Wednesday, December 29, 2010

Honey

Yesterday was the anniversary of the seven months that the The Lady-Killer and I have been together, and to celebrate this, I am going to tell embarrassing but endlessly charming stories about him.

The day before I left for my Buffalo Christmas vacation, The Lady-Killer and I attended a family Christmas party. His father's large family had crammed into a cozy kitchen and living room to eat and engage in a large-scale Yankee Swap.

Before the swapping began, I was talking to his mother in the kitchen. We both had plates full of cookies and we were watching TLK and his brother needle each other across the room.

"You know," I said, "anytime you feel like hauling out old embarrassing pictures of TLK, I would absolutely love to look at them."

She told me that was easily done--that there was embarrassing video, too... plenty of it!--but until we could get to all that, she could tell me a few stories. Both of them had to do with TLK's father's influence on him.

"My husband," she said, "has a very dirty mouth."

We both looked across the room at TLK's dad, who was at that moment hefting a giant meatball into his mouth.

"And I kept telling him he needed to watch what he said in front of TLK because he was going to start mimicking him eventually. And then one day we were all in the car, and TLK started shouting from the backseat, 'Daddy! Fuck! Fuck, Daddy! Fuck! Fuck!' I turned to TLK's father and said, 'See? See what you've done?'"

But it turns out TLK wasn't exactly talking like a sailor for the fun of it or even because he'd heard his father say that word so many times. At that moment, a truck was passing the car, and TLK was trying to tell his parents that he was really, really excited, that he was just super psyched to see a truck--a fuck! a fuck!--cruising along next to them.

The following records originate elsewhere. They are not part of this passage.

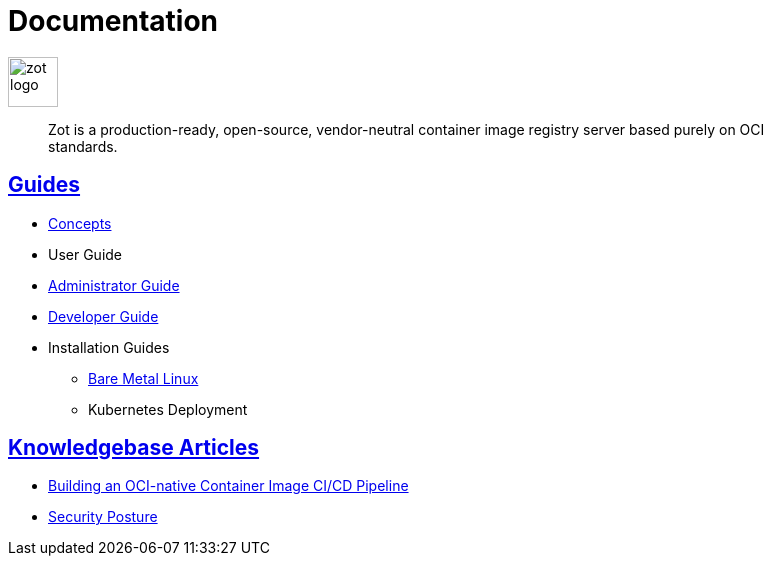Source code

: = Documentation
:doctype: book
:icons: font
// :toc: no
//:toclevels: 0
// :imagesdir: images
:title-logo-image: zot-logo.png
:sectlinks:
:zotUpperName: Zot
:zotLowerName: zot

:main_toc:

image::zot-logo.png[width=50]

> Zot is a production-ready, open-source, vendor-neutral container image registry
server based purely on OCI standards.

== Guides

* xref:concepts:zot-concepts.adoc[Concepts]

* User Guide

* xref:admin-guide:admin-guide.adoc[Administrator Guide]

* xref:developer-guide:draft-developer-guide-chapters.adoc[Developer Guide]

* Installation Guides

** xref:install-guides:install-guide-linux.adoc[Bare Metal Linux]

** Kubernetes Deployment


== Knowledgebase Articles

* xref:kb:building-ci-cd-pipeline.adoc[Building an OCI-native Container Image CI/CD Pipeline]

* xref:kb:security-posture.adoc[Security Posture]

"That's adorable," I said. But it wasn't the cutest thing. The cutest thing she told me about came later that afternoon, as we were standing out in the heated garage, watching the kids try to hack apart the annual homemade Christmas pinata.

TLK had one of his little cousins in his arms, and he was holding her out at an endearingly awkward angle so she could wail on the pinata she wasn't tall enough to reach. That was cute already, but then his mother leaned over and told me a story about TLK in pre-school.

One morning, all the children were sitting around for some circle time, and the teacher was asking them questions about their lives. The first question was what are your parents' names?

One by one, each child spoke up and gave his or her parents' names. When it was TLK's turn he sat up straight and said, "My daddy's name is Tony, and my mommy's name is Honey."

His mother loved that story. "He heard his father call me that so many times he just assumed it was my name!" she laughed.

We looked at him then, and the cute little cousin he was holding out made contact with the pinata and her turn was up, so he brought her back to him, snuggled her into his chest, and I loved him so much then I thought my heart was going to burst.